I have had a number of interesting conversations this summer pertaining to the rapid growth of e-sports, also known as “video game sports.” While some people view e-sports as nothing more than hyped up video gaming, others argue that e-sports are indeed “sports” in every sense of the word, and require many of the very same physical skill sets and mental toughness that traditional sports demand. If an argument can be made to validate e-sports as traditional sports, could the 2020 Olympic Games be looming on the horizon? Increasingly more e-athletes are hoping this dream becomes a reality, and many argue that their chosen “sport” is every bit as demanding as what traditional athletes experience.
If you are not familiar with e-sports but wish to learn more, there are countless documentaries available, many that showcase training routines and world championship competitions. And it’s not just traditional sports like football and soccer that make up today’s e-sports, as Netflix currently offers a fascinating look into the stars of Magic the Gathering and the lengths competitors go to win the world championship. More players are joining in all the time, and the crowds are getting bigger, too.
E-sports are unique in that they don’t discriminate against gender, race, religion, or sexual preference — and might offer the most level playing field in sports today. Perhaps equal opportunity is the biggest reason for the remarkable recent growth in e-sport popularity over the last decade, or maybe it’s simply because we’re all “plugged in” these days, making gaming a relatively easy thing to do.
Game or sport?
The line in the sand between what constitutes a sport versus a game is fuzzy, at best. There appears to be general consensus on the polar opposites of the spectrum, where most would agree that football and soccer are sports, and checkers and chess are games. But what about activities like darts, billiards, car racing, golf, and now, e-sports? Without having any kind of standardized definition, it’s really left to the individual to determine what he or she considers a “sport” these days.
One informal measure that students in my sport psychology courses have used to determine sport vs game is whether participants actually sweat while competing? This raises a new question — does there need to be a physical element for an activity to be considered a sport?

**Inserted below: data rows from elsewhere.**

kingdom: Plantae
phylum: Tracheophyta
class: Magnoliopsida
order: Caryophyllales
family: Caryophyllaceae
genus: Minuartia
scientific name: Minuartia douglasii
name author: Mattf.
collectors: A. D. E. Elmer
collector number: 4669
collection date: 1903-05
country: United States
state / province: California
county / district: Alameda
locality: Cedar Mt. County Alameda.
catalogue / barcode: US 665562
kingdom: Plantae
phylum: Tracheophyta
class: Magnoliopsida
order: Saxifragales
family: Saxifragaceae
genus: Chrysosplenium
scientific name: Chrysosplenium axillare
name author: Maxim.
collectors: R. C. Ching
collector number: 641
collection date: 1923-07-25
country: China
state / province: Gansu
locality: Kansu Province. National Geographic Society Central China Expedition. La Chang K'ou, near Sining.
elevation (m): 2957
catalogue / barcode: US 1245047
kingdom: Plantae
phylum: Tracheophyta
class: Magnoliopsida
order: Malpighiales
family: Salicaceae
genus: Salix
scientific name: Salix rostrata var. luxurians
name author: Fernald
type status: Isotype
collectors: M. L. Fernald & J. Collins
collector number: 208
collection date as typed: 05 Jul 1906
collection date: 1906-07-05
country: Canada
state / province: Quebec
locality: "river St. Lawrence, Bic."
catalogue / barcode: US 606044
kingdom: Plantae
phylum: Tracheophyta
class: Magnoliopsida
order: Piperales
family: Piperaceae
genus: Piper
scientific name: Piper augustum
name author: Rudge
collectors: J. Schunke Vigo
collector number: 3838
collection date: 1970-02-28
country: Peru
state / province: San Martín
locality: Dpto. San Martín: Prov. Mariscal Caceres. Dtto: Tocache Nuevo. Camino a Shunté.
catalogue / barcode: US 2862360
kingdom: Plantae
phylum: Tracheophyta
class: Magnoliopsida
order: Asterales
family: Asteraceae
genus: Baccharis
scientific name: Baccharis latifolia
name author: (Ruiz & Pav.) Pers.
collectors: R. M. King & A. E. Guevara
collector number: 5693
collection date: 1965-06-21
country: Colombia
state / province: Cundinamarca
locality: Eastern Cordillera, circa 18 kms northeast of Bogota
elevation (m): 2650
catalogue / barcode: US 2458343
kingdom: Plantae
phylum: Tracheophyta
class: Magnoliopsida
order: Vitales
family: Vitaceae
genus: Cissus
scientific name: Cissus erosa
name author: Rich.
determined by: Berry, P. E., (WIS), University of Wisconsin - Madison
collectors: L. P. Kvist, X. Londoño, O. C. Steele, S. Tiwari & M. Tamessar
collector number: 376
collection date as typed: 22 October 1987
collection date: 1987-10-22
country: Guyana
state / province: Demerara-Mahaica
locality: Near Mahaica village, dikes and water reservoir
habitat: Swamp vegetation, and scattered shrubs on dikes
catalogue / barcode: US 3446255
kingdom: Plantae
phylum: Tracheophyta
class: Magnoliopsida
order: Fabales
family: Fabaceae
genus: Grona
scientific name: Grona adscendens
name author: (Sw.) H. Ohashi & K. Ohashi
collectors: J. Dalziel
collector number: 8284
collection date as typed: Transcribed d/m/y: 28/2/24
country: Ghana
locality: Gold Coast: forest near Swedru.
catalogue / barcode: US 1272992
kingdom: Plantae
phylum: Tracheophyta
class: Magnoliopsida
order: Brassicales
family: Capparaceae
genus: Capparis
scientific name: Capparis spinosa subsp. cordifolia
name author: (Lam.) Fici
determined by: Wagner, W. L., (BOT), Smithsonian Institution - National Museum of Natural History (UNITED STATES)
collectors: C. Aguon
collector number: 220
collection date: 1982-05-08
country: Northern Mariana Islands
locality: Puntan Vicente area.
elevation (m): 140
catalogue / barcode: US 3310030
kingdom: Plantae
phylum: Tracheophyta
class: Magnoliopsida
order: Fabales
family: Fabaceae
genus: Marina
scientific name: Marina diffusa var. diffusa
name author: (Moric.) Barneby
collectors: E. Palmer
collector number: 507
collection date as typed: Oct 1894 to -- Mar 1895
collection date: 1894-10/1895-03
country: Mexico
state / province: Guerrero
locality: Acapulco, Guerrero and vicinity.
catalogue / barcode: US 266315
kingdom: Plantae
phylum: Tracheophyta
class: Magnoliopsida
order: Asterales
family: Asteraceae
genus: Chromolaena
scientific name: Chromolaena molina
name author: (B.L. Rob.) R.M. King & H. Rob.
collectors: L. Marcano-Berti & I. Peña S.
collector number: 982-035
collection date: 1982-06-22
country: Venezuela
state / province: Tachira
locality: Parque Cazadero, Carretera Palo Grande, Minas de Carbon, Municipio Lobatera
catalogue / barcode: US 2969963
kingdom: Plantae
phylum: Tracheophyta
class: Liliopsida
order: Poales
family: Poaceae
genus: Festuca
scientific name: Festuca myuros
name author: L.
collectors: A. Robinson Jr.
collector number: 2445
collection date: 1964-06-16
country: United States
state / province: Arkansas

Interestingly, while traditional sports include physical training and endurance, depending on how you define those constructs there may be an argument that increasingly more e-sport athletes work just as hard. In fact, many e-athletes go through daily physical workouts to keep their endurance, focus, and alertness at peak state. Some e-sport participants might argue that their workouts are no less rigorous than most golfers, and in some cases may even be more intense. Do you think they make a solid argument?
Are the Olympics next?
You might think it’s a stretch to see e-sports as a future Olympic sport, but there are already a handful of sports that call in to question the definition of being a sport in the traditional sense (curling, shooting, and equestrian immediately come to mind). An argument can be made that e-sports are competitive and rely on far more than luck, and therefore should get a fair look at some point in the future.